The repartition according to treatment is as follows: olanzapine (n=33), risperidone (n=29), and quetiapine (n=48). Two of the 110 patients (1.8%) presented with increased AST levels of up to 4 fold and ALT of thrice the basal level and needed to stop treatment (AST increase in one female with olanzapine 20 mg/day; ALT increase in one male with olanzapine 30 mg/day). Thirty of the 110 patients (27.2%) showed asymptomatic increases in ALT, AST, GGT and serum bilirubin levels in the first month of the study. After 6 months of the treatment, abnormalities in the liver function tests were observed in 25 patients (22.7%).

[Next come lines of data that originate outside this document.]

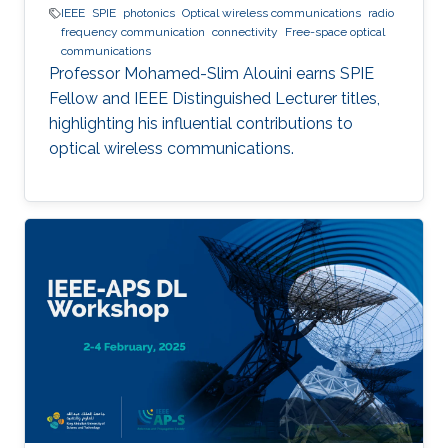
IEEE
SPIE
photonics
Optical wireless communications
radio
frequency communication
connectivity
Free-space optical
communications
Professor Mohamed-Slim Alouini earns SPIE
Fellow and IEEE Distinguished Lecturer titles,
highlighting his influential contributions to
optical wireless communications.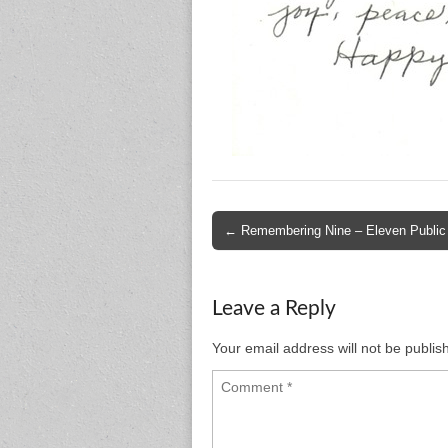
Post
← Remembering Nine – Eleven Public
navigation
Leave a Reply
Your email address will not be publis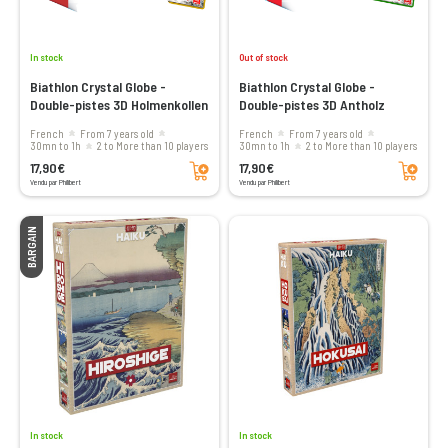
In stock
Out of stock
Biathlon Crystal Globe -
Biathlon Crystal Globe -
Double-pistes 3D Holmenkollen
Double-pistes 3D Antholz
French
From 7 years old
French
From 7 years old
30mn to 1h
2 to More than 10 players
30mn to 1h
2 to More than 10 players
Add to cart
Add to cart
17,90€
17,90€
Vendu par Philibert
Vendu par Philibert
BARGAIN
In stock
In stock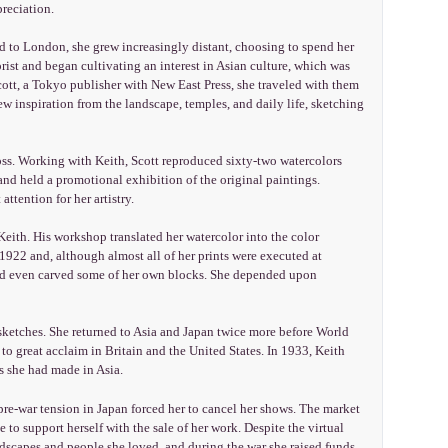
reciation.
 to London, she grew increasingly distant, choosing to spend her
rist and began cultivating an interest in Asian culture, which was
 Scott, a Tokyo publisher with New East Press, she traveled with them
rew inspiration from the landscape, temples, and daily life, sketching
oss. Working with Keith, Scott reproduced sixty-two watercolors
nd held a promotional exhibition of the original paintings.
ttention for her artistry.
ith. His workshop translated her watercolor into the color
1922 and, although almost all of her prints were executed at
 and even carved some of her own blocks. She depended upon
sketches. She returned to Asia and Japan twice more before World
 to great acclaim in Britain and the United States. In 1933, Keith
s she had made in Asia.
 pre-war tension in Japan forced her to cancel her shows. The market
to support herself with the sale of her work. Despite the virtual
dscapes and people she loved, and during the war she raised funds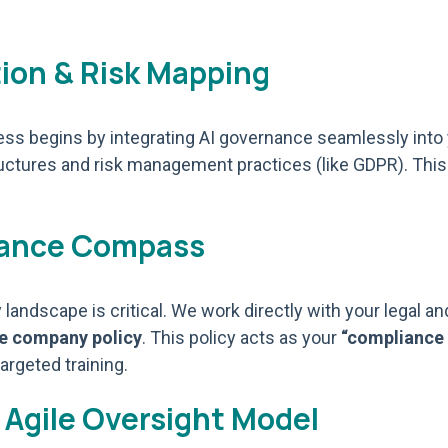
tion & Risk Mapping
ocess begins by integrating AI governance seamlessly int
uctures and risk management practices (like GDPR). This
liance Compass
landscape is critical. We work directly with your legal a
le company policy
. This policy acts as your
“compliance
argeted training.
 Agile Oversight Model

These results were in accordance with previous studies that asymptomatic increase of liver enzymes are common but significant liver enzyme elevations are rare during atypical antipsychotic treatment. We suggest that obtaining baseline liver enzyme tests before atypical antipsychotic therapy and monitoring regularly specifically in patients with risk factors for liver damage during therapy.
非典型抗精神病药物通常会导致肝酶和血清胆红素水平无症状性升高。然而,它们很少会诱发严重的肝毒性。在本文中,我们旨在评估非典型抗精神病药物奥氮平、利培酮和喹硫平对精神病患者肝酶和血清胆红素水平的影响。

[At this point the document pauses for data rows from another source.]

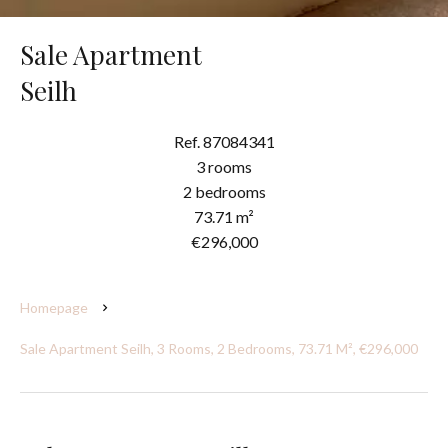
Sale Apartment
Seilh
Ref. 87084341
3 rooms
2 bedrooms
73.71 m²
€296,000
Homepage
Sale Apartment Seilh, 3 Rooms, 2 Bedrooms, 73.71 M², €296,000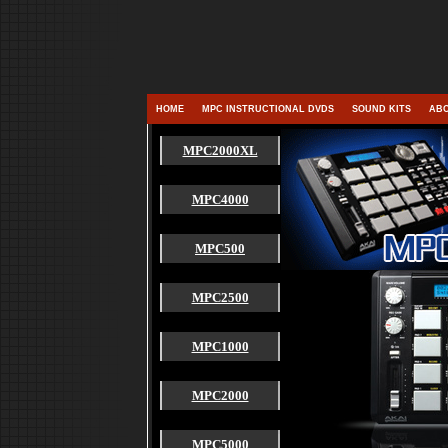
HOME
MPC INSTRUCTIONAL DVDS
SOUND KITS
ABO
MPC2000XL
MPC4000
MPC500
MPC2500
MPC1000
MPC2000
MPC5000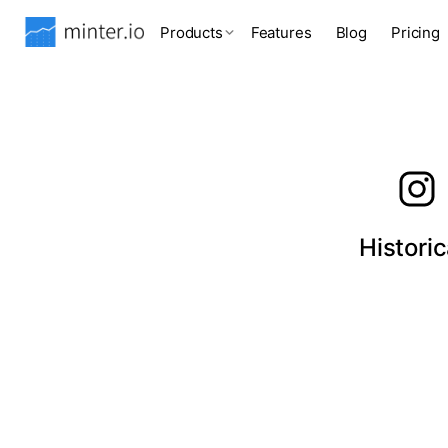
Products
Features
Blog
Pricing
Histori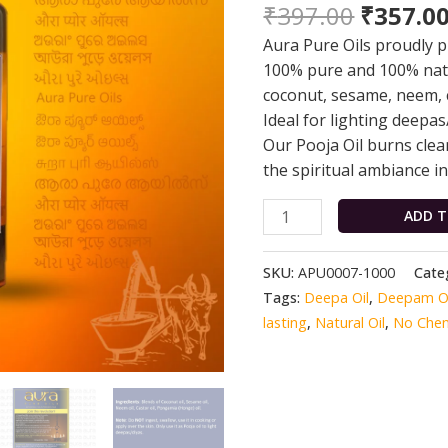
₹
397.00
₹
357.0
Oil
|
Aura Pure Oils proudly pr
1L
100% pure and 100% natur
|
coconut, sesame, neem, 
100%
Ideal for lighting deepas
Pure
Our Pooja Oil burns clea
|
the spiritual ambiance 
100%
Natural
ADD T
|
Aura
SKU:
APU0007-1000
Cate
Pure
Tags:
Deepa Oil
,
Deepam Oi
Oils
lasting
,
Natural Oil
,
No Chem
quantity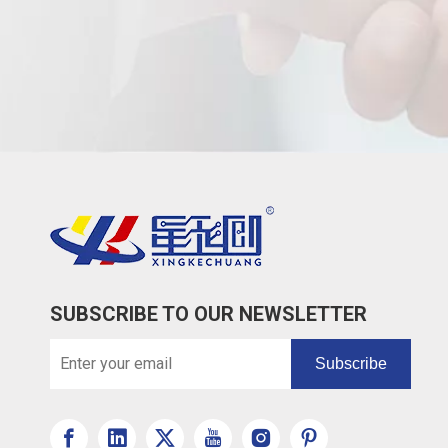
SUBSCRIBE TO OUR NEWSLETTER
Subscribe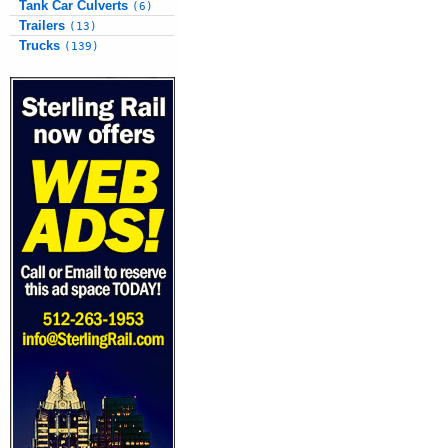
Tank Car Culverts
(6)
Trailers
(13)
Trucks
(139)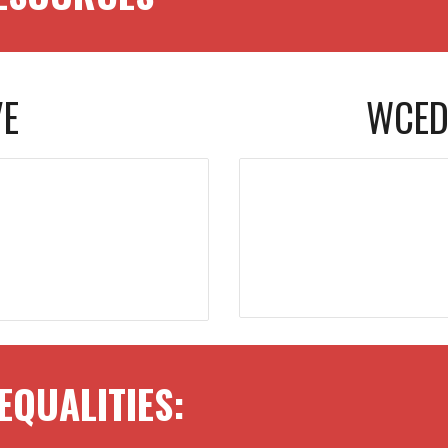
VE
WCED
EQUALITIES
: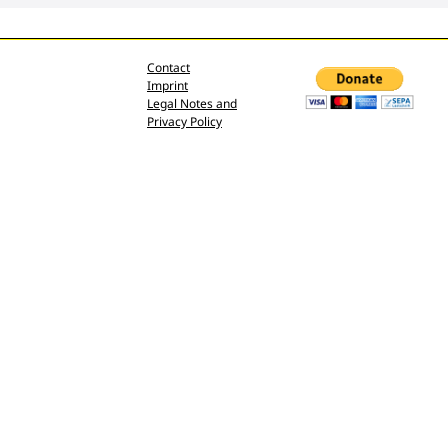
Contact
Imprint
Legal Notes and
Privacy Policy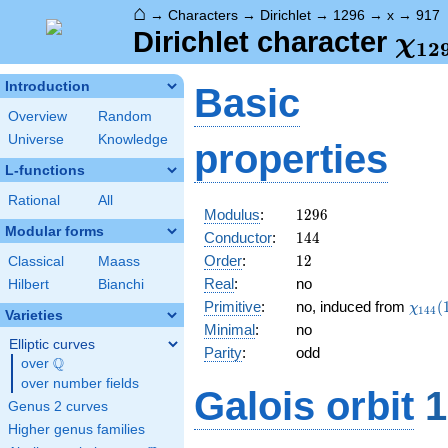
⌂
→
Characters
→
Dirichlet
→
1296
→
x
→
917
\ch
Dirichlet character
χ
1
2
(91
Introduction
Basic
Overview
Random
Universe
Knowledge
properties
L-functions
Rational
All
1296
Modulus
:
1
2
9
6
Modular forms
144
Conductor
:
1
4
4
12
Order
:
1
2
Classical
Maass
Real
:
no
Hilbert
Bianchi
\chi_
Primitive
:
no, induced from
(
χ
1
4
4
Varieties
(101,
Minimal
:
no
Elliptic curves
Parity
:
odd
Q
over
\Q
over number fields
Galois orbit
1
Genus 2 curves
Higher genus families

对宗古尔达克卡拉埃尔马斯大学医院精神科随访的312例患者的病历进行了详细检查。纳入在治疗的第一个月和第六个月之前及期间测量了基线和随访肝功能检查(包括丙氨酸氨基转移酶(ALT)、天冬氨酸氨基转移酶(AST)、γ-谷氨酰转移酶(GGT)、碱性磷酸酶(ALP)和血清胆红素)的患者。48名男性和62名女性,年龄在12至65岁之间,符合本研究条件(无妊娠病例)。
根据治疗方法的分布如下:奥氮平(n = 33)、利培酮(n = 29)和喹硫平(n = 48)。110名患者中有2名(1.8%)出现AST水平升高至4倍,ALT升高至基础水平的3倍,需要停止治疗(1名每天服用20 mg奥氮平的女性AST升高;1名每天服用30 mg奥氮平的男性ALT升高)。110名患者中有30名(27.2%)在研究的第一个月出现ALT、AST、GGT和血清胆红素水平无症状性升高。治疗6个月后,25名患者(22.7%)出现肝功能检查异常。
这些结果与先前的研究一致,即在非典型抗精神病药物治疗期间,肝酶无症状性升高很常见,但显著的肝酶升高很少见。我们建议在非典型抗精神病药物治疗前进行基线肝酶检查,并在治疗期间对有肝损伤危险因素的患者进行定期监测。